Według opisu wikipedysty, mistrzostwo jego sztuki polega
przede wszystkim na harmonii, proporcji, rytmiczności linii i
konturów, delikatnych czystych barwach. Jego twórczością rządzi
światło, odzwierciedlające duchowe, niebiańskie piękno.[15]
Spod
pędzla Rublowa wychodzi w pierwszej połowie XV wieku wiekopomne
dzieło: Trójca Święta. Boski triumwirat Rublow ukazał jako trzy
skrzydlate Anioły. Moim zdaniem ikona zawiera cenne uwagi dla
Kościoła naszej dyspensacji. Przede wszystkim obraz ukazuje Boską
Trójcę jako trzy osobne istoty. Anioł odziany w czerwień (symbol
miłości) i złoto (symbol władzy), to korona tej Trójcy –
Ojciec Niebieski. Po prawej widzimy Parakleta, Ducha Świętego,
odzianego w błękit i zieleń – symbole nieskończoności,
niewinności i życia. Centralną postacią jest wielki JA JESTEM,
Chrystus – zapraszający człowieka do boskiego stołu. Za plecami
Syna Bożego wznosi się drzewo – symbol życia, którym jest On
sam.
Jan
Hus
Jan
Hus (1370-1415), katolicki duchowny i bohater narodowy Czechów,
podczas Soboru w Konstancji (1414-1418) bronił Biblii jako jedynego
źródła wiary – rzecz, do której odniósłbym się z rezerwą.

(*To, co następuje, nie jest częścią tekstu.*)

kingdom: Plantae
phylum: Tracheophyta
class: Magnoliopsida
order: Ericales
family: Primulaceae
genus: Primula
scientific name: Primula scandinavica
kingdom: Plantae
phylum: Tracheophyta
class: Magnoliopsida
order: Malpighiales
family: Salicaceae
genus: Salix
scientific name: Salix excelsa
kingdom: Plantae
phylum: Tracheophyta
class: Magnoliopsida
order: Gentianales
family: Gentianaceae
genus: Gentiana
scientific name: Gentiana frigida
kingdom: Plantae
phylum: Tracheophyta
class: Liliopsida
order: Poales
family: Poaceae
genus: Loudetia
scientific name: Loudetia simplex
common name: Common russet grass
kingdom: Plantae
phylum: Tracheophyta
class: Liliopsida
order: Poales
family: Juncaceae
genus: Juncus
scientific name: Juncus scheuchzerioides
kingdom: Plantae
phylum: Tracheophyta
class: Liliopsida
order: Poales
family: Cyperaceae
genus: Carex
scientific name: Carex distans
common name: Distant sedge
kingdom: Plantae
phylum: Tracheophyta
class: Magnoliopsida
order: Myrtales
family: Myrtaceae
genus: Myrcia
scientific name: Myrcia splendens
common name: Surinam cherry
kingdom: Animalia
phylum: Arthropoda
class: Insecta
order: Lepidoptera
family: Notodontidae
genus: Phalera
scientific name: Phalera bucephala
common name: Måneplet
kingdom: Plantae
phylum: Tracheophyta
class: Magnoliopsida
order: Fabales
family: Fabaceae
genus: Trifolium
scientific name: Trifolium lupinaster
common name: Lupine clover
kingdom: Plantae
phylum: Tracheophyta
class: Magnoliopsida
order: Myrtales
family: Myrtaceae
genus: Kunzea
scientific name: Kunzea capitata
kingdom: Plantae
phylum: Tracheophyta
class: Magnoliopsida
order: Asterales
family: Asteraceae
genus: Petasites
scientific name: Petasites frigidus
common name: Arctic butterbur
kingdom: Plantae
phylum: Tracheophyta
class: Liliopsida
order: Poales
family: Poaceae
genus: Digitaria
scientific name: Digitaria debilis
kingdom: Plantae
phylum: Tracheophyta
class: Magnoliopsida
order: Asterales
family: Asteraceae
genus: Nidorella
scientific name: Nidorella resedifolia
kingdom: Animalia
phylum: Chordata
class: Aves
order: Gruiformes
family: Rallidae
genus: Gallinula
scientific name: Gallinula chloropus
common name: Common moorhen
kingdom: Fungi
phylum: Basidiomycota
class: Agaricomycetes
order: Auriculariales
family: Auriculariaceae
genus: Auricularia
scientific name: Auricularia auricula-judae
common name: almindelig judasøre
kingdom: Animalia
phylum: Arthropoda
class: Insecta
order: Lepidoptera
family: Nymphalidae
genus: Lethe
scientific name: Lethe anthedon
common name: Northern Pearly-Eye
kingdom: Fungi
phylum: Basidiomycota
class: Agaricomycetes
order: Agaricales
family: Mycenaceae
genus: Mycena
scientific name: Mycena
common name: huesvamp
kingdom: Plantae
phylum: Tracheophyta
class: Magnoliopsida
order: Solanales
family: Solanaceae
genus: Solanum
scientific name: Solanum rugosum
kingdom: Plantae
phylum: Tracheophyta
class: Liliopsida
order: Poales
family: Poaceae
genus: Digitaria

Nie mniej jednak sprzeciwił się doktrynalnemu klarowaniu jak
dokonuje się przemiana chleba i wina w Ciało i Krew Pańską
(Kościół katolicki opowiedział się za transsubstancjacją).
Głosił, że tylko Chrystus może być Głową Kościoła. Za
obstawanie przy swych poglądach poniósł śmierć męczeńską na
stosie 6 lipca 1415 roku. Odchodząc śpiewał na cały głos pieśń
kościelną, Kyrie eleison.[16]
Marcin
Luter
Reformacja
Marcina Lutra (1483-1546) zaczyna się w 1517 roku wraz z jego
wystąpieniem przeciwko praktyce sprzedawania odpustów w Kościele
katolickim w Niemczech. Luter sprzeciwił się też innym nadużyciom
(w tym teologicznym) w Kościele, a swe zastrzeżenia zawarł w
słynnych 95 tezach. Z 45 tezami ówczesny biskup Rzymu, papież Leon
X, zgodził się, jednak pozostałe odrzucił jako heretyckie. Za
obstawanie przy swym zdaniu Luter został 3 stycznia 1521
ekskomunikowany bullą potocznie znaną jako Exsurge Domine.[17]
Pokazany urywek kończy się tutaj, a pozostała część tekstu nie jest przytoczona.